Abstract
Plasmids are autonomous extra-chromosomal elements in bacterial cells that can carry genes that are important for bacterial survival. To benchmark algorithms for automated plasmid sequence reconstruction from short read sequencing data, we selected 42 publicly available complete bacterial genome sequences with associated sequencing reads from 12 genera, containing 148 plasmids. We predicted plasmids from WGS with four different programs (PlasmidSPAdes, Recycler, cBar and PlasmidFinder) and compared the outcome to the reference sequences.

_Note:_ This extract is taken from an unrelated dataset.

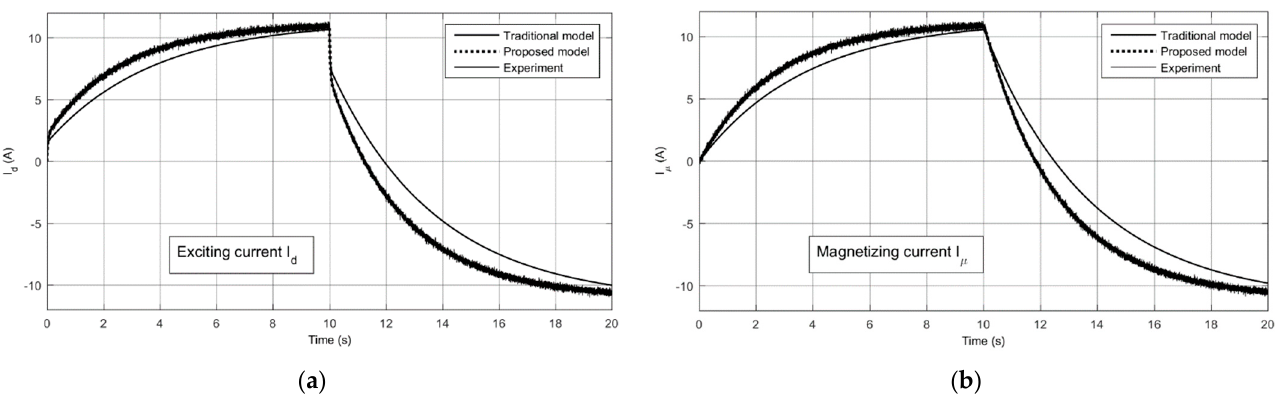
Figure 13. Results of simulation and experimental. ( a ) Exciting current of generator; ( b ) Magnetizing current of generator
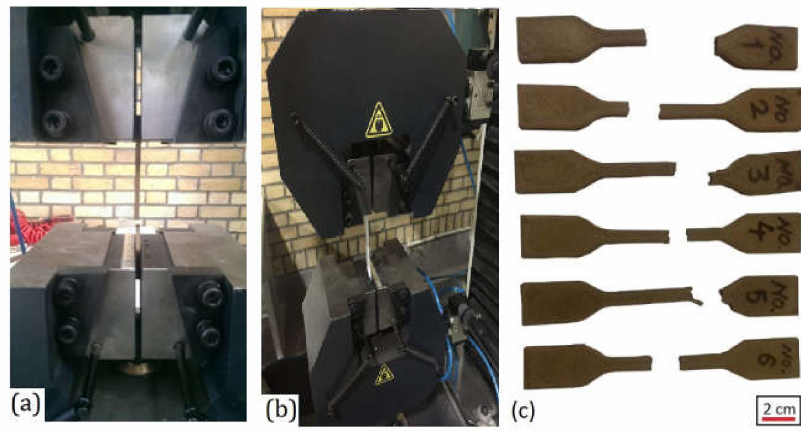
Figure 3. ( a ) Brittle fracture of the specimen (sample #12 Br-PLA), ( b ) Brittle fracture of the optimum PLA specimen, ( c ) fracture of #1 to #6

PlasmidSPAdes reconstructs plasmids based on coverage differences in the assembly graph. It reconstructed most of the reference plasmids (recall = 0.82) with approximately a quarter of the predicted sequences corresponding to false positives (precision = 0.76). A total of 83.1 % of the reconstructions from genomes with multiple plasmids were merged and manual steps were necessary to separate individual plasmid sequences. Recycler searches the assembly graph for sub-graphs corresponding to circular sequences. It correctly predicted small plasmids but failed with long plasmids (recall = 0.12, precision = 0.28). cBar, which applies pentamer frequency composition analysis to detect plasmid-derived contigs, showed an overall recall and precision of 0.77 and 0.63. However, cBar only categorizes contigs as plasmid-derived and does not bin the different plasmids correctly within a bacterial isolate. PlasmidFinder, which searches for matches in a replicon database, had the highest precision (1.0) but was restricted by the contents of its database and the contig length obtained from de novo assembly (recall = 0.33). We conclude that without long read information, plasmid reconstruction from WGS remains challenging and error-prone.